Dans ces conditions, il y a lieu d’enjoindre à la préfète du Rhône de communiquer une date de rendez-vous à Mme B..., dans le délai de quinze jours à compter de la notification de la présente ordonnance, afin qu’elle puisse déposer sa demande de titre de séjour.

Il y a lieu, dans les circonstances de l’espèce, de mettre à la charge de l’Etat la somme de 500 euros à verser à Mme B... au titre de l’article L. 761-1 du code de justice administrative.


ORDONNE :


Article 1er : Il est enjoint à la préfète du Rhône de communiquer à Mme B... une date de rendez-vous en vue du dépôt de sa demande de titre de séjour, dans un délai de quinze jours à compter de la notification de la présente ordonnance.

Article 2 : L’Etat versera à Mme B... la somme de 500 euros au titre de l’article L. 761‑1 du code de justice administrative.

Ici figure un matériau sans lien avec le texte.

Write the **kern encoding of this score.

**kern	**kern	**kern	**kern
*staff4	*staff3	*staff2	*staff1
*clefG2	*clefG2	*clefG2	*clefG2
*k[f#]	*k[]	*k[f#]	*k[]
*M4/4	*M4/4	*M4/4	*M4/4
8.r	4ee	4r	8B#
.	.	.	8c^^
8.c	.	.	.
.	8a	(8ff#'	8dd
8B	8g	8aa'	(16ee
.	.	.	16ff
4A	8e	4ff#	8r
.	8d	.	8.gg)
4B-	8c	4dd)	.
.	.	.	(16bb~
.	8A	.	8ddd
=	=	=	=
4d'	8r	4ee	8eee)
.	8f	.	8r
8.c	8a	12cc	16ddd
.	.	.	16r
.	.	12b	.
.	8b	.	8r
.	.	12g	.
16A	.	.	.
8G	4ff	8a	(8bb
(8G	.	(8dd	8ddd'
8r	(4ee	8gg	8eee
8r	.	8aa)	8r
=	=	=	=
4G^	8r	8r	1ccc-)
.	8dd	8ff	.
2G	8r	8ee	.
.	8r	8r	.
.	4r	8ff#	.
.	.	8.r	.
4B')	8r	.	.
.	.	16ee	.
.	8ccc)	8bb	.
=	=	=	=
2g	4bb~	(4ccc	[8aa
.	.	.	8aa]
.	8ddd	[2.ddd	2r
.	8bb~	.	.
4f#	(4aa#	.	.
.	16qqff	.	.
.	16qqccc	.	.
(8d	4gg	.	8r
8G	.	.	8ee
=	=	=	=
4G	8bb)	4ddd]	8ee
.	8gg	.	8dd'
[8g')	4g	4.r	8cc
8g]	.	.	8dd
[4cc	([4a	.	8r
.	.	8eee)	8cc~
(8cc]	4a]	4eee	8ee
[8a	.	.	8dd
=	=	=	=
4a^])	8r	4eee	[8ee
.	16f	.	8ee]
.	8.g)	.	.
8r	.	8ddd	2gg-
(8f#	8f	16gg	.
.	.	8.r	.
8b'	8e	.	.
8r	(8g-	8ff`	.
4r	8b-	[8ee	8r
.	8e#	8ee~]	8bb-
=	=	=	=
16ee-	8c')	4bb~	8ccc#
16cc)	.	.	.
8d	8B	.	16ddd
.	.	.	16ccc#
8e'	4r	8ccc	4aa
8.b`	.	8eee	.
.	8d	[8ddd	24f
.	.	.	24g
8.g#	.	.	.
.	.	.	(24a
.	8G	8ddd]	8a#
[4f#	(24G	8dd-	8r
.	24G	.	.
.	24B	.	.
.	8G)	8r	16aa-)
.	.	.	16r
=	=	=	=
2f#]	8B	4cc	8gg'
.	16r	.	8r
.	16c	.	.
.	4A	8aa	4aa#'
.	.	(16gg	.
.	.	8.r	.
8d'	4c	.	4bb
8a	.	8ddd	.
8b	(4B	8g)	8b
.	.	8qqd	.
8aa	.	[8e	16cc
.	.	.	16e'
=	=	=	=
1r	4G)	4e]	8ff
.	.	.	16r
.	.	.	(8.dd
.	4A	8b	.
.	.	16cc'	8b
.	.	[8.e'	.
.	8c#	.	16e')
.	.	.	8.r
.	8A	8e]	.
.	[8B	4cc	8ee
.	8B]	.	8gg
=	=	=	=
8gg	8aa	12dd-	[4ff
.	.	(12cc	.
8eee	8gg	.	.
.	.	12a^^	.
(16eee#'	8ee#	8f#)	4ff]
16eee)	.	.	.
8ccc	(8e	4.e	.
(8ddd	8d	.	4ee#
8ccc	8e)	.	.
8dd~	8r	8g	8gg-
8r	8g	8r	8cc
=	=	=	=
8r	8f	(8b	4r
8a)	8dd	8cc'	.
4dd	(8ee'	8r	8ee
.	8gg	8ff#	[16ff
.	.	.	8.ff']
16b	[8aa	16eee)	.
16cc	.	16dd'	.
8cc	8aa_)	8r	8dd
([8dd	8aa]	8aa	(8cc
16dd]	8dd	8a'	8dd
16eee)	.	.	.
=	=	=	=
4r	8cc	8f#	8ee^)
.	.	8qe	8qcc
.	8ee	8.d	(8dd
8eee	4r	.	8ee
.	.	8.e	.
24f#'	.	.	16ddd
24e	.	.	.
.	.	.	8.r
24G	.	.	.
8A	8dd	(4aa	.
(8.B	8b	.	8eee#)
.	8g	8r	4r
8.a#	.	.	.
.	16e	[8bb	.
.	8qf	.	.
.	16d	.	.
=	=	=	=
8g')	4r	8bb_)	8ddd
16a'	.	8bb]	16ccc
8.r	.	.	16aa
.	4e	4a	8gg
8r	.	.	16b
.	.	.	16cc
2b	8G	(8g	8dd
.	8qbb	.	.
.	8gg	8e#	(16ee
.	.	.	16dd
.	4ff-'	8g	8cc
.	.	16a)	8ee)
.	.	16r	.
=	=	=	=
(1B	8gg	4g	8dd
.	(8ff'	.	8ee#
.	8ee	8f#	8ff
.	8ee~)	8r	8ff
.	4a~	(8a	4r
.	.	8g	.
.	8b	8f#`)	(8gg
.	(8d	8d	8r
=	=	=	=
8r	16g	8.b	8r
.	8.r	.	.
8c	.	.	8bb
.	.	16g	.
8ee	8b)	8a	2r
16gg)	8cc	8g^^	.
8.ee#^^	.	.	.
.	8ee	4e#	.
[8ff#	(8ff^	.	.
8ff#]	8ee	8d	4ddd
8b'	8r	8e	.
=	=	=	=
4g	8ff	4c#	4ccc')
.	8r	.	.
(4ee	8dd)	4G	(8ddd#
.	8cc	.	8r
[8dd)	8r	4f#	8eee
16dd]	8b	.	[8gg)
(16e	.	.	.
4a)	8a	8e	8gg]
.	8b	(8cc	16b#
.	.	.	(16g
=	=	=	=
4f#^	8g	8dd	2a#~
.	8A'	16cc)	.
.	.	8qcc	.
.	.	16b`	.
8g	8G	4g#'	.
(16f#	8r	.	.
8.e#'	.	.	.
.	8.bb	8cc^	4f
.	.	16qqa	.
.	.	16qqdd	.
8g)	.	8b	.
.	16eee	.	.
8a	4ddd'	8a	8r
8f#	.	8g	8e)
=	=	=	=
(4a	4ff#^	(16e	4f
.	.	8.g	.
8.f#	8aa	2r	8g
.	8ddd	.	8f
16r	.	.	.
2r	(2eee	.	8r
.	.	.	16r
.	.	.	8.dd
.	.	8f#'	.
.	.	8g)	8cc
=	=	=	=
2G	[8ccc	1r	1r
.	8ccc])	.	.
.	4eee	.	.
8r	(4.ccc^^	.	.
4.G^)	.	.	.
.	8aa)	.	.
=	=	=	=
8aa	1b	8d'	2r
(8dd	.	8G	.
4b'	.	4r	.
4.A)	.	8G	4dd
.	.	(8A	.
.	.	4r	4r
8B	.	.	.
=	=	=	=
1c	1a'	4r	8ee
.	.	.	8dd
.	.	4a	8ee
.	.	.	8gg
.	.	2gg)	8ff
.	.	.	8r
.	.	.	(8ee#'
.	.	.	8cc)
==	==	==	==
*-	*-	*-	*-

Article 3 : La présente ordonnance sera notifiée à Mme A... B..., au ministre de l’intérieur et à la préfète du Rhône.




Fait à Lyon le 1er avril 2026.




Le juge des référés







J.-P. Chenevey




La République mande et ordonne au ministre de l’intérieur en ce qui le concerne ou à tous commissaires de justice à ce requis en ce qui concerne les voies de droit commun contre les parties privées, de pourvoir à l'exécution de la présente décision.